しかしどうしようか。せっかくなら面白い名前を、と言われたのでただ短縮した名前を付けようものなら冷ややかな目を向けられるのは間違いない。なら、そうだなぁ。アナグラムとかどうだろうか。そうなると、ええと・・・。とりあえず紙とペンを出すか。
「アルラウネはつづりがこうで・・・」
「それはなんだ?」
「俺の世界でのアルラウネの書き方です。これを組み替えて、いや作れる組み合わせがほとんどないな・・・」
「決まったのか?」
「ちょっと待ってください・・・」
困った。アルラウネというつづりからはほとんど組み替えて作れる文字が無い。となると一部抜いて・・・。

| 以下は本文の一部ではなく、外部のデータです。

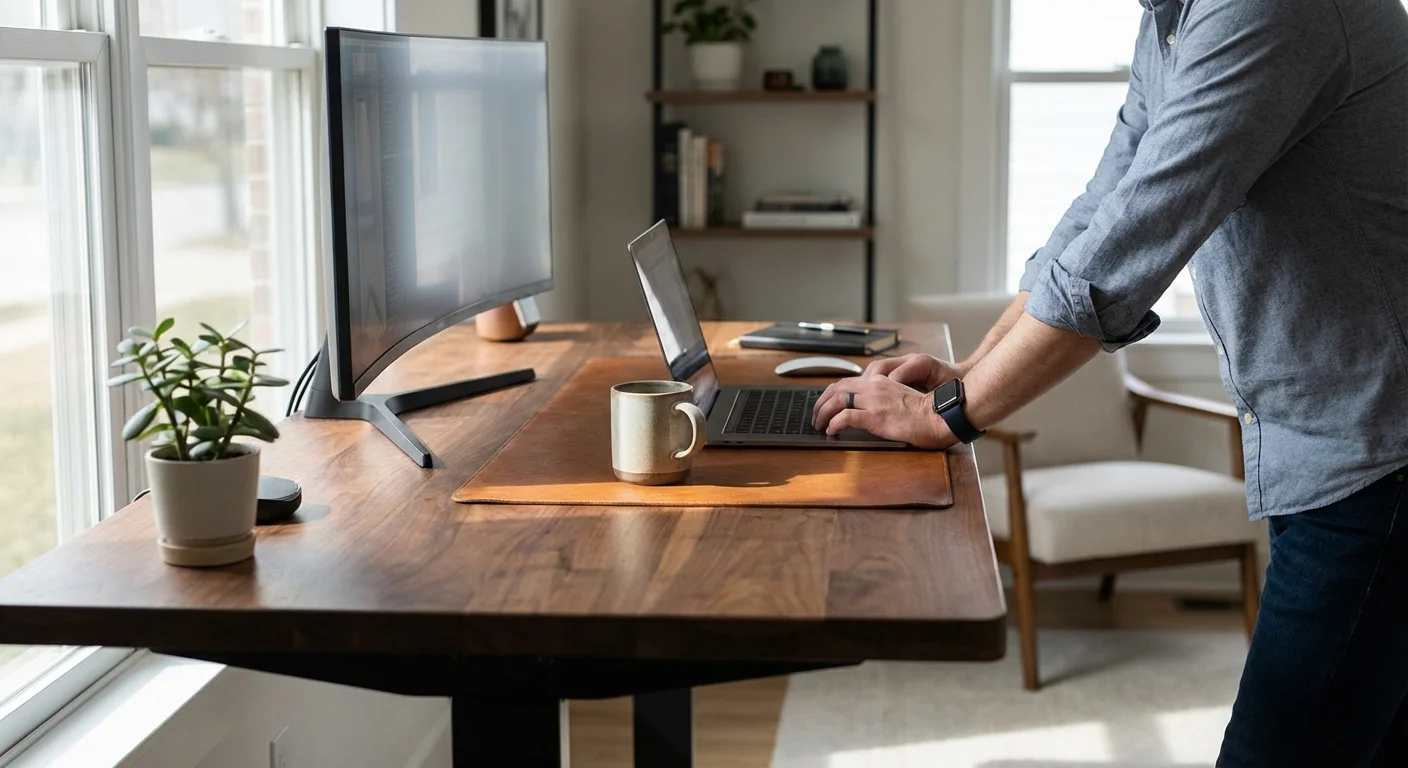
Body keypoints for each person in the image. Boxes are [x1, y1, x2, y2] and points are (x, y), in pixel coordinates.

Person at [812, 0, 1408, 764]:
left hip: (1378, 455)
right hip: (1334, 446)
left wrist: (948, 416)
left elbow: (1131, 247)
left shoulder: (1267, 10)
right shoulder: (1174, 19)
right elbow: (1100, 211)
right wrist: (965, 374)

「ランとかどうでしょう?一応花の蘭ともかけてるつもりなんですけど・・・」
「ふむ。アルラウネはどうだ?」
「いいと思いますわ。響きが綺麗で気に入りました」
「そうか。ではお前は今からランだ。そう名乗るように」
「拝命いたします」
そう言って丁寧な所作でお辞儀するランさん。どうやら名前は気に入ってもらえたらしい。考えた価値があったというものだ。

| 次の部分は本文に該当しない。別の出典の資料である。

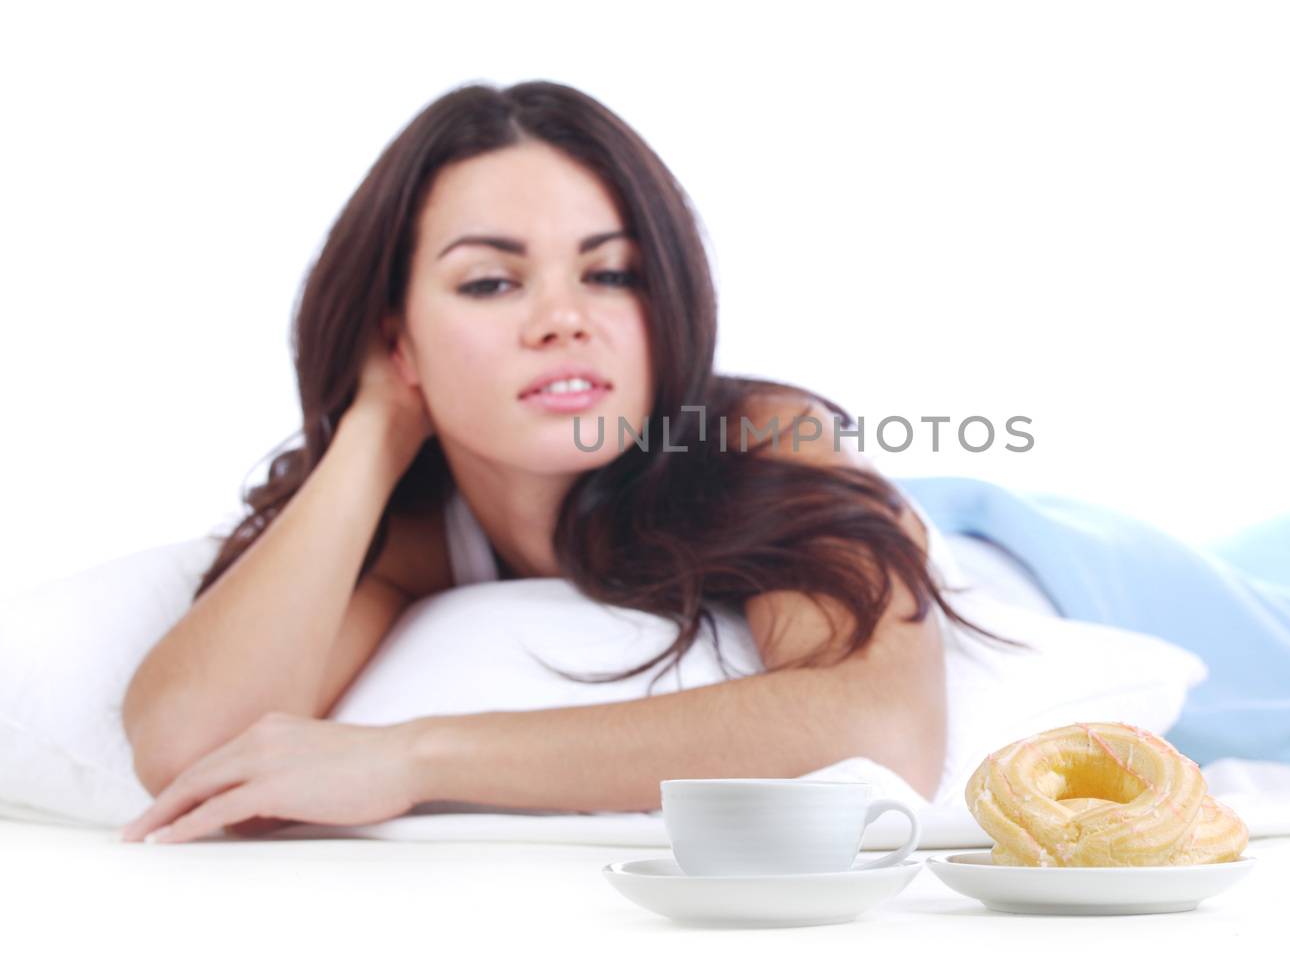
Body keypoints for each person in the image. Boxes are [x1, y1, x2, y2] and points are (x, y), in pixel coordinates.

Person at [117, 80, 1025, 845]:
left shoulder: (767, 435)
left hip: (1046, 553)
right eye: (491, 282)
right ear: (399, 337)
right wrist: (377, 425)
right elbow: (193, 742)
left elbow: (874, 731)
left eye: (612, 273)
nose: (563, 318)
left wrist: (412, 756)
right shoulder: (418, 530)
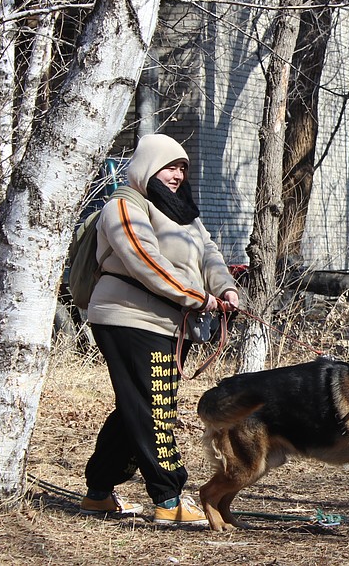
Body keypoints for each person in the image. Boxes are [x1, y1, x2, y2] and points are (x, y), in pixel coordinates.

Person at [78, 133, 239, 526]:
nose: (178, 174)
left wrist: (225, 288)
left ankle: (99, 491)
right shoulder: (124, 205)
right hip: (127, 317)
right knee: (154, 407)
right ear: (148, 165)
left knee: (135, 405)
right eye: (170, 165)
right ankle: (168, 498)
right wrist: (198, 297)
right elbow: (145, 262)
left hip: (170, 321)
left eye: (183, 167)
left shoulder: (181, 211)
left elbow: (210, 252)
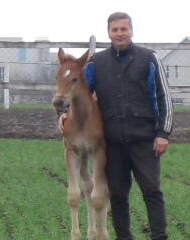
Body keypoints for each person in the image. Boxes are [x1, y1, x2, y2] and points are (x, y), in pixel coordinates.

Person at [58, 12, 173, 240]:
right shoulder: (97, 63)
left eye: (124, 29)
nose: (119, 33)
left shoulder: (149, 58)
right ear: (109, 33)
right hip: (113, 142)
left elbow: (164, 97)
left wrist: (163, 133)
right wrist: (64, 112)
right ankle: (123, 237)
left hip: (144, 140)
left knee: (151, 190)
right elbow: (78, 91)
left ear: (131, 31)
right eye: (115, 30)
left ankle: (159, 237)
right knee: (118, 194)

「さて、ラン。名前も決まったとところでお前に仕事を与える」
「初仕事ですね。なんでしょうか」
「そこの男と協力してマナポーションの生成に当たれ。それを換金して我がダンジョンの金策とする」
「いきなり世知辛いのが来ましたわ。了解いたしました。これよりポーションの生成に当たります」
「頼んだ。それともうひとつ」
「?」
「今ある我がダンジョンのボスをお前に任せたいと思っている。ついては侵入者が来た時の対処や監視を任せることがある。そのことを了承しておいてくれ」
「・・・!重ねて承知いたしました。ボスとして、確かな戦果を約束いたしますわ」
「任せたぞ。さて、役割も決まったことだ。すぐにとりかかってくれ」
「わかりました」
「了解です」
こうして新たな戦力のランさんを仲間に加え、俺たちのダンジョン作りは続くのだった。
投稿。あと二話分しか書き溜めが無くて困ってます。